A new study commissioned by Facebook claims the social media giant created 4.5 million jobs and added $227 billion in global economic impact.

However, the study, which was prepared by Deloitte, has been dismissed by leading economists. “The results are meaningless,” Stanford economist Roger Noll told the The Wall Street Journal. “Facebook is an effect, not a cause, of the growth of Internet access and use.”

Others, like George Mason University economist Tyler Cowen, agree. He said the Facebook report’s methodology relied on “bad reasoning,” and he questioned the study’s jobs figures.

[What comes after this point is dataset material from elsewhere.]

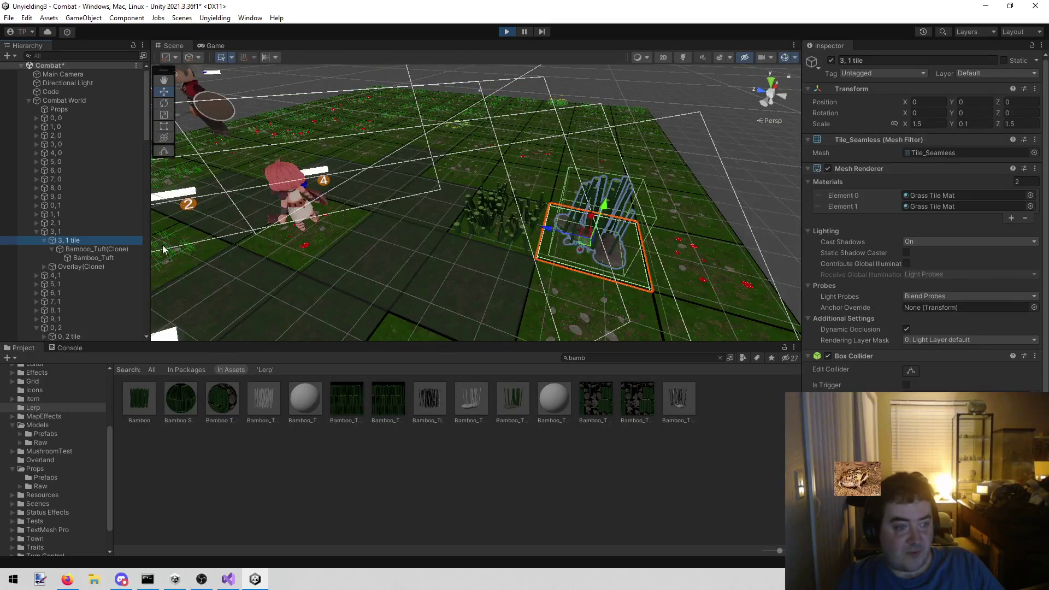
# Select the bamboo on tile 3, 2 and inspect its Bamboo(Clone) prop and Bamboo mesh
pyautogui.click(503, 213)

Facebook COO Sheryl Sandberg, however, says Facebook’s ubiquity now has some people confusing Facebook and the Internet. “We know Facebook is one of the main drivers of why people buy phones, particularly in the developing world,” said Sandberg. “People will walk into phone stores and say, ‘I want Facebook.’ People actually confuse Facebook and the Internet in some places.”

However, far from creating jobs and wealth for the poor, some leading economists say that high-tech companies are the core driver of “income inequality.”

“My reading of the data is that technology is the main driver of the recent increases in inequality. It’s the biggest factor,” says Erik Brynjolfsson, MIT Professor of Management at MIT’s Sloan School.

As Brynjolfsson and his MIT colleague and co-author Andrew McAfee argue in their book The Second Machine Age, technology’s warp speed ability to lower entry costs, dramatically lower labor costs, and automate highly complex tasks has created an economic ecosystem wherein young tech wizards can generate billions of dollars of profit in record time, using only relatively tiny teams of highly intelligent individuals. The result: ceiling-smashing wealth achieved by young tech geniuses–like Facebook’s own billionaire Mark Zuckerberg–even as wages and job growth stagnate for those at the bottom.

Recently, income inequality protestors have begun taking out their class warfare rage on Silicon Valley companies and executives whom they believe are to blame for widening the gap between the rich and poor–a problem that President Barack Obama has crowned “the defining challenge of our time.” Ironically, many of those same tech companies were among Obama’s biggest campaign donors.